Bir de tabi çok fazla bilinmeyen başka bir gerçeği, konuyla bağlantısı nedeniyle
anımsatmak gerekiyor: M. Kemal, döneminin büyük toprak sahipleri arasındadır.
Ayrıca, o döneme göre, büyük kapitalistlerdendir. Yaşam tarzını ise söylemeye
gerek yoktur. Bu konuda, adına açılan müzelerde, halkın büyük bir yoksullukla milli
mücadelede yer aldığı döneme ait olan giysilerinden tutun da, özel kullandığı eşyalara
kadar bir fikir edinmek mümkündür. Toprak sahipliği ve kapitalistliği için, Fikret
Başkaya, Sadi Borak'ın "Bilinmeyen Yönleriyle Atatürk" isimli 1966 tarihli
kitabından, "Paradigmanın İflası"na aynı konuyu şöyle aktarmıştır:

"Buna göre; (Mustafa Kemal'in serveti) üçyüzbin dönümden fazla arazi (bağ, bahçe,
fidanlık, çayır, yoncalık, orman vb. dahil), bir bira fabrikası, bir malt fabrikası, soda ve
gazoz fabrikası, yoğurt imalathaneleri, şarap imalathanesi, değirmenler, bir çeltik
fabrikasının %40 hissesi, mandıralar, 13,100 baş koyun, 443 baş sığır (çeşitli ırklarda),
69 at, 2,450 tavuk, 16 traktör, 13 biçer ve harman makinesi ve ziraat aletleri, bir adet
deniz motoru; 5 kamyon ve kamyonet (çiftliklerde kullanılan), iki binek otomobil, 19
adet yük arabası vb..." (F. Başkaya, Paradigmanın İflası, Özgür Üniversite, Maki Basın
Yayın,11. Baskı, Eylül 2006, sayfa:230)

Lozan’ı anlamak isteyen önce İzmir İktisat Kongresi’ni anlamak zorundadır.
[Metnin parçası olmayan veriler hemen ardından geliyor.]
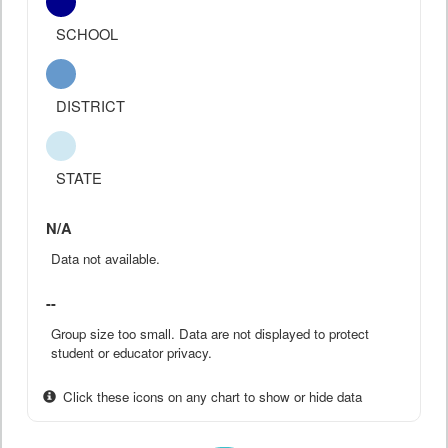
SCHOOL
DISTRICT
STATE
N/A
Data not available.
--
Group size too small. Data are not displayed to protect
student or educator privacy.
Click these icons on any chart to show or hide data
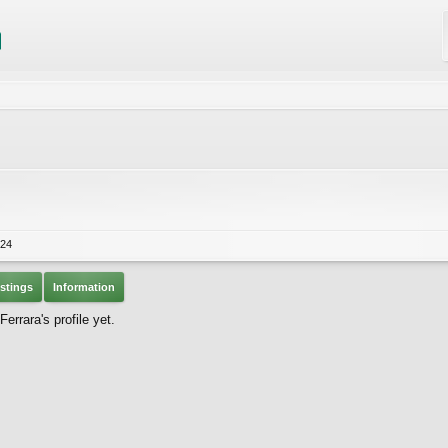
024
stings
Information
rrara's profile yet.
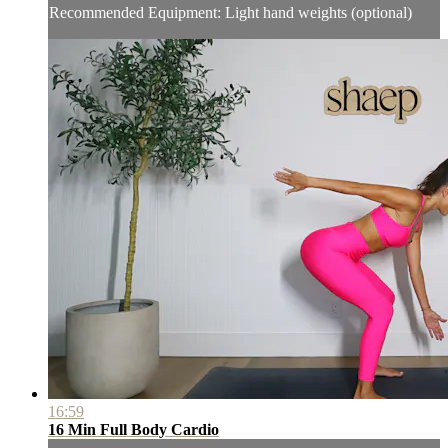
Recommended Equipment: Light hand weights (optional)
16:59
16 Min Full Body Cardio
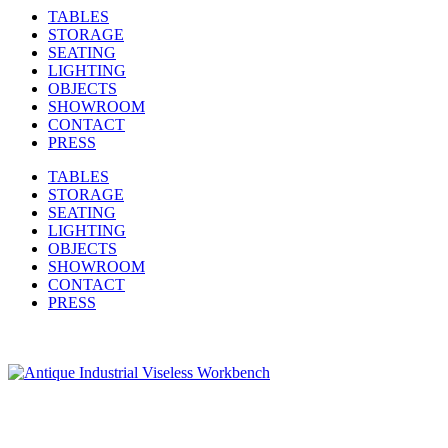
TABLES
STORAGE
SEATING
LIGHTING
OBJECTS
SHOWROOM
CONTACT
PRESS
TABLES
STORAGE
SEATING
LIGHTING
OBJECTS
SHOWROOM
CONTACT
PRESS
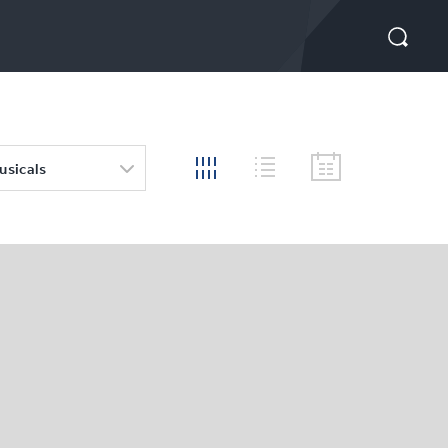
usicals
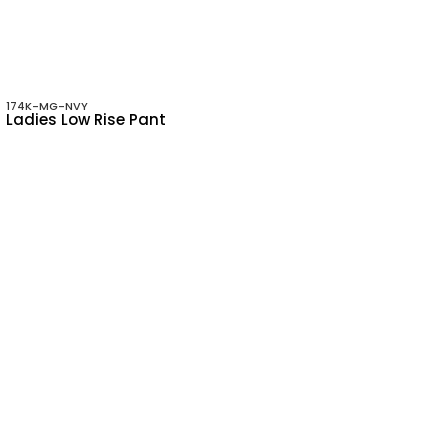
174K-MG-NVY
Ladies Low Rise Pant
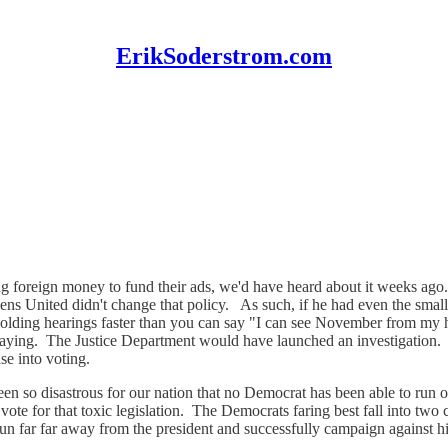
ErikSoderstrom.com
eign money to fund their ads, we'd have heard about it weeks ago. Usi
ens United didn't change that policy. As such, if he had even the smal
 holding hearings faster than you can say "I can see November from my
flaying. The Justice Department would have launched an investigation.
ase into voting.
 been so disastrous for our nation that no Democrat has been able to 
ote for that toxic legislation. The Democrats faring best fall into two 
run far far away from the president and successfully campaign against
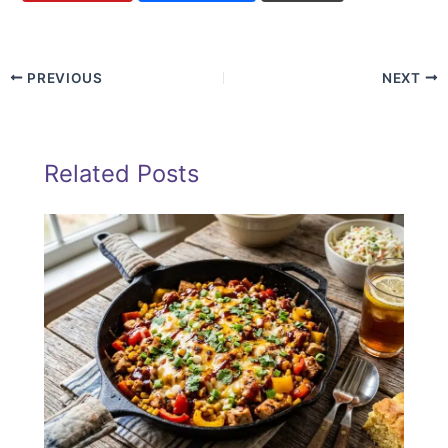
PREVIOUS
NEXT
Related Posts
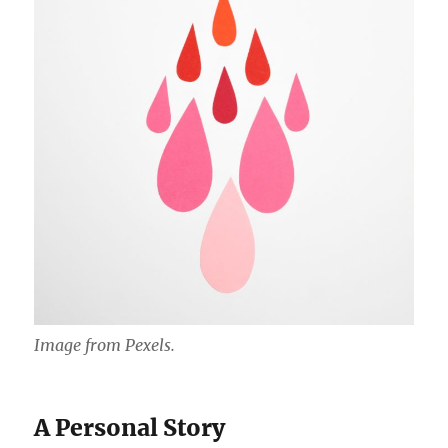
Image from Pexels.
A Personal Story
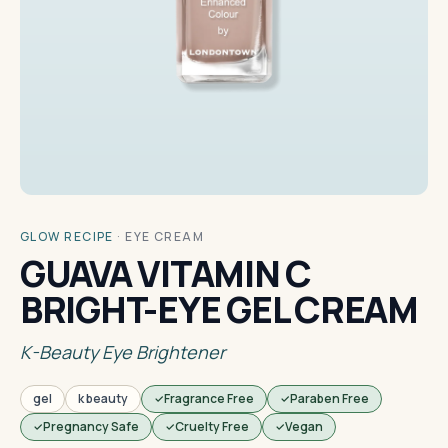
GLOW RECIPE
·
EYE CREAM
GUAVA VITAMIN C
BRIGHT-EYE GEL CREAM
K-Beauty Eye Brightener
gel
k beauty
Fragrance Free
Paraben Free
Pregnancy Safe
Cruelty Free
Vegan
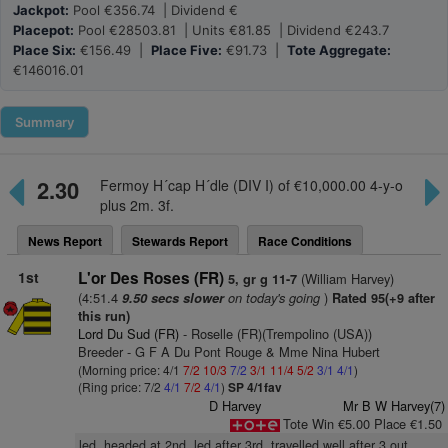
Jackpot:
Pool €356.74 | Dividend €
Placepot:
Pool €28503.81 | Units €81.85 | Dividend €243.7
Place Six:
€156.49 |
Place Five:
€91.73 |
Tote Aggregate:
€146016.01
Summary
2.30
Fermoy H´cap H´dle (DIV I) of €10,000.00 4-y-o
plus 2m. 3f.
News Report
Stewards Report
Race Conditions
1st
L'or Des Roses (FR)
(William Harvey)
5, gr g 11-7
(4:51.4
on today's going
)
9.50 secs slower
Rated 95(+9 after
this run)
Lord Du Sud (FR)
- Roselle (FR)(Trempolino (USA))
Breeder - G F A Du Pont Rouge & Mme Nina Hubert
(Morning price: 4/1
7/2
10/3
7/2
3/1
11/4
5/2
3/1
4/1
)
(Ring price: 7/2
4/1
7/2
4/1
)
SP 4/1fav
D Harvey
Mr B W Harvey(7)
Tote Win €5.00 Place €1.50
led, headed at 2nd, led after 3rd, travelled well after 3 out,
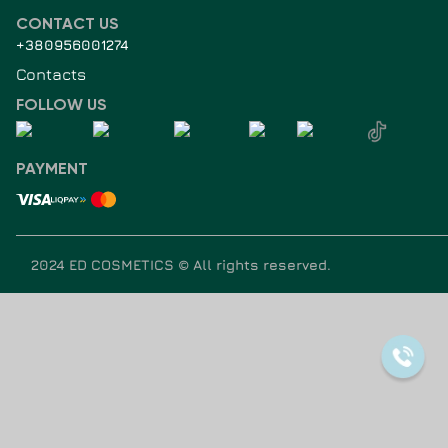
CONTACT US
+380956001274
Contacts
FOLLOW US
PAYMENT
2024 ED COSMETICS ©
All rights reserved
.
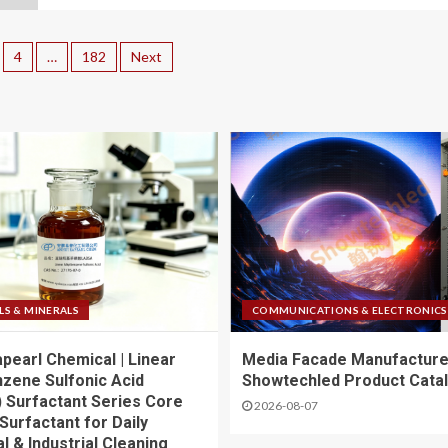
4
…
182
Next
LS & MINERALS
COMMUNICATIONS & ELECTRONICS
apearl Chemical | Linear
Media Facade Manufacture
nzene Sulfonic Acid
Showtechled Product Cata
 Surfactant Series Core
2026-08-07
Surfactant for Daily
l & Industrial Cleaning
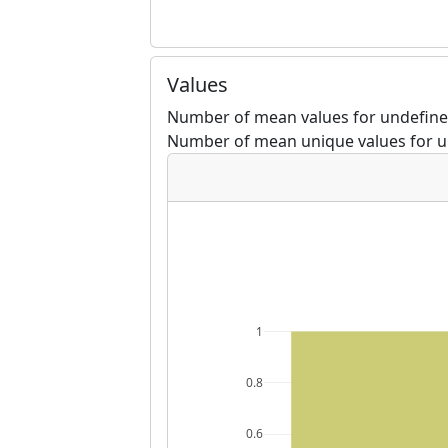
Values
Number of mean values for undefined
Number of mean unique values for u
1
0.8
0.6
M. Kemal’in
İzmir İktisat Kongresi’ne giderken sarfettiği özlü sözler ise, neredeyse tüm TC. Tarihini
anlatan ve şekillendiren sözlerdir.Gerçekten de –M. Kemal’in beklentilerini bile aşarak-
1923'te girilen yolun sonunda, bu topraklardan dünyanın sayılı zenginleri arasına giren
dolar milyarderleri yetişmiştir. Onlar İzmir İktisat Kongresi’ne minnettardırlar. Ama
aynı sürecin kahrını omuzlayan emekçilerin kimseye minnet borcu olmadığı gibi,
soracakları birikmiş yığınla hesapları vardır.